中華民国での運用から戦略爆撃を主力とする航空集団と、戦術支援を主力とする航空集団にして編成する事でより大規模にそれぞれの役割分担による行動を可能にしようとしていた。
第二次世界大戦開戦と中華民国での運用により新型機開発は圧倒的といえる程に加速されており、戦略爆撃機・戦術爆撃機・戦闘機・戦闘爆撃機・輸送機と、多種多様な機体が大日本帝国各財閥の軍需企業が開発していた。従来機も大量生産が行われておりロシア帝国とオスマン帝国に、大規模軍事援助として提供されていた。

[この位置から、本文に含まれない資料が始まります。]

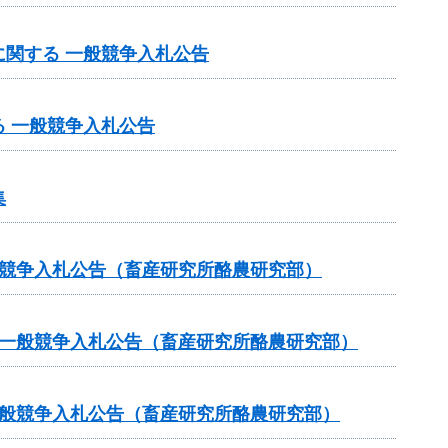
関する 一般競争入札公告
 一般競争入札公告
集
般競争入札公告（畜産研究所酪農研究部）
る一般競争入札公告（畜産研究所酪農研究部）
一般競争入札公告（畜産研究所酪農研究部）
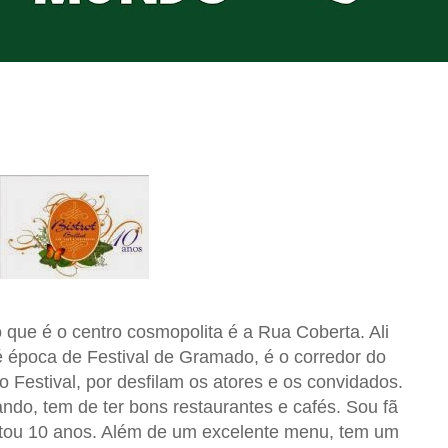
ue é o centro cosmopolita é a Rua Coberta. Ali
 época de Festival de Gramado, é o corredor do
o Festival, por desfilam os atores e os convidados.
ando, tem de ter bons restaurantes e cafés. Sou fã
etou 10 anos. Além de um excelente menu, tem um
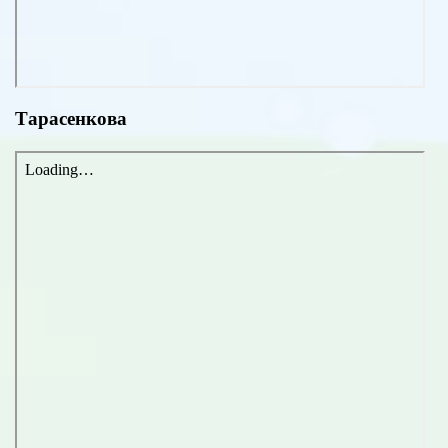
Тарасенкова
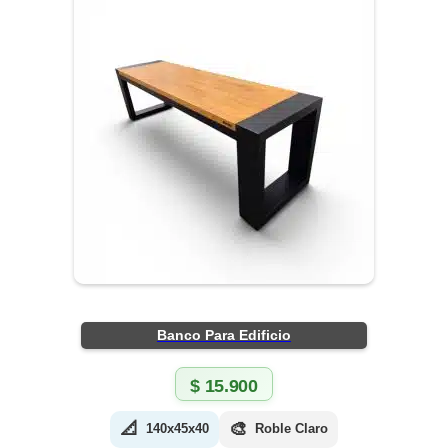
Banco Para Edificio
$
15.900
📐
🎨
140x45x40
Roble Claro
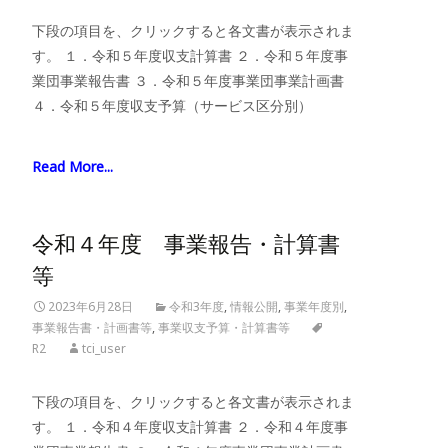
下段の項目を、クリックすると各文書が表示されま
す。 １．令和５年度収支計算書 ２．令和５年度事
業団事業報告書 ３．令和５年度事業団事業計画書
４．令和５年度収支予算（サービス区分別）
Read More...
令和４年度 事業報告・計算書
等
2023年6月28日
令和3年度
,
情報公開
,
事業年度別
,
事業報告書・計画書等
,
事業収支予算・計算書等
R2
tci_user
下段の項目を、クリックすると各文書が表示されま
す。 １．令和４年度収支計算書 ２．令和４年度事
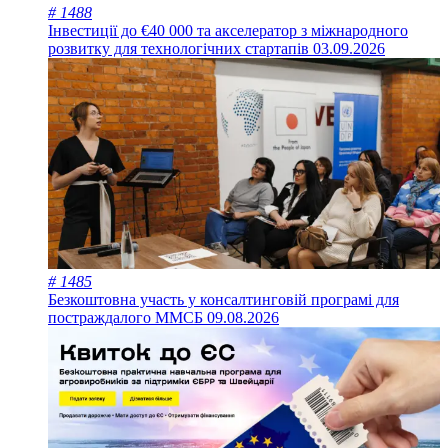
# 1488
Інвестиції до €40 000 та акселератор з міжнародного
розвитку для технологічних стартапів
03.09.2026
# 1485
Безкоштовна участь у консалтинговій програмі для
постраждалого ММСБ
09.08.2026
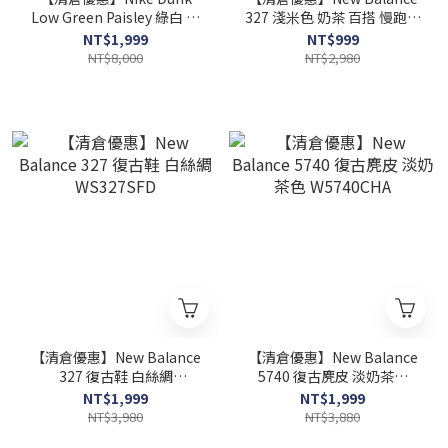
Low Green Paisley 綠白 變
327 淺米色 奶茶 百搭 慢跑鞋
形蟲 女鞋 DH4401-102
MS327UP
NT$1,999
NT$999
NT$8,000
NT$2,980
【清倉優惠】New Balance
【清倉優惠】New Balance
327 復古鞋 白絲綢
5740 復古麂皮 淡奶茶色
WS327SFD
W5740CHA
NT$1,999
NT$1,999
NT$3,980
NT$3,880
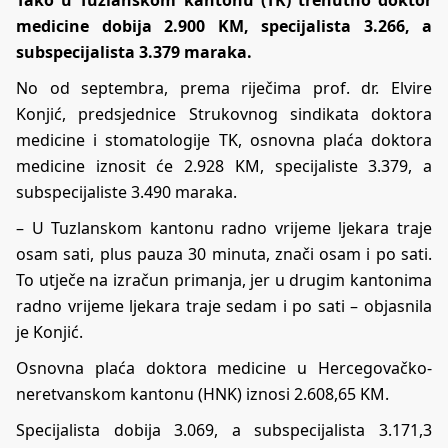
Tako u Tuzlanskom kantonu (TK) trenutno doktor
medicine dobija 2.900 KM, specijalista 3.266, a
subspecijalista 3.379 maraka.
No od septembra, prema riječima prof. dr. Elvire
Konjić, predsjednice Strukovnog sindikata doktora
medicine i stomatologije TK, osnovna plaća doktora
medicine iznosit će 2.928 KM, specijaliste 3.379, a
subspecijaliste 3.490 maraka.
– U Tuzlanskom kantonu radno vrijeme ljekara traje
osam sati, plus pauza 30 minuta, znači osam i po sati.
To utječe na izračun primanja, jer u drugim kantonima
radno vrijeme ljekara traje sedam i po sati – objasnila
je Konjić.
Osnovna plaća doktora medicine u Hercegovačko-
neretvanskom kantonu (HNK) iznosi 2.608,65 KM.
Specijalista dobija 3.069, a subspecijalista 3.171,3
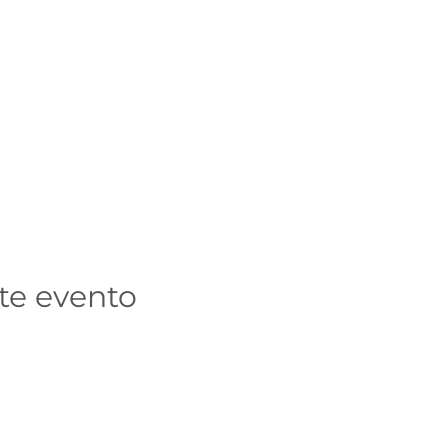
te evento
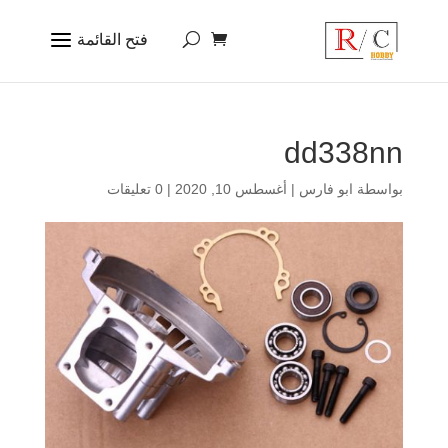
dd338nn
بواسطة
ابو فارس
|
أغسطس 10, 2020
|
0 تعليقات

中華民国侵攻によって世界に見せつけられたのは大日本帝国空軍の凄さは単なる『数』だけで無く、『大量の機体を常に整備し、燃料と弾薬を補給し続け、毎日飛ばし続けた』という、バケモノのような補給能力にあったのである。第二次世界大戦開戦時の大日本帝国空軍の保有機数約4950機という数は世界最大では無く、第二神聖ローマ帝国やアメリカ合衆国に劣る数字だったが常に万全な状態で飛行可能なのは大日本帝国空軍だけだったのである。
そしてその機体総数も第二次世界大戦開戦による大量生産体制構築により、猛烈な勢いで拡大し続けていたのだ。大日本帝国全土の工場が『戦時体制』に移行し、自動車工場等も一斉に航空機生産を開始していた。その生産体制はある種常軌を逸するものであり、『1時間に1機』のペースで戦略爆撃機が完成するような異常な生産能力になっていたのだ。
それは戦時中という事もあり更に加速される事はあっても、衰えを知らぬものだった。そして既存の工場だけで無く各財閥の軍需企業は工場の新設も行っていたが、単に工場を増やしただけでなく、『生産の標準化』も徹底して行われた。各財閥傘下の自動車企業も航空機生産に参入し自動車の大量生産ラインを航空機製造に応用し、巨大な工場で文字通り『流れるように』機体は作り上げられていった。そして増殖を続ける航空機を運用する為に操縦士の訓練課程も確立された。
機体だけ増やしても操縦士がいなければ意味がない為に大日本帝国は広大な土地を使い、数万人の操縦士を同時に育てる巨大な訓練インフラも同時に皇軍統合作戦司令本部が作り上げたのであった。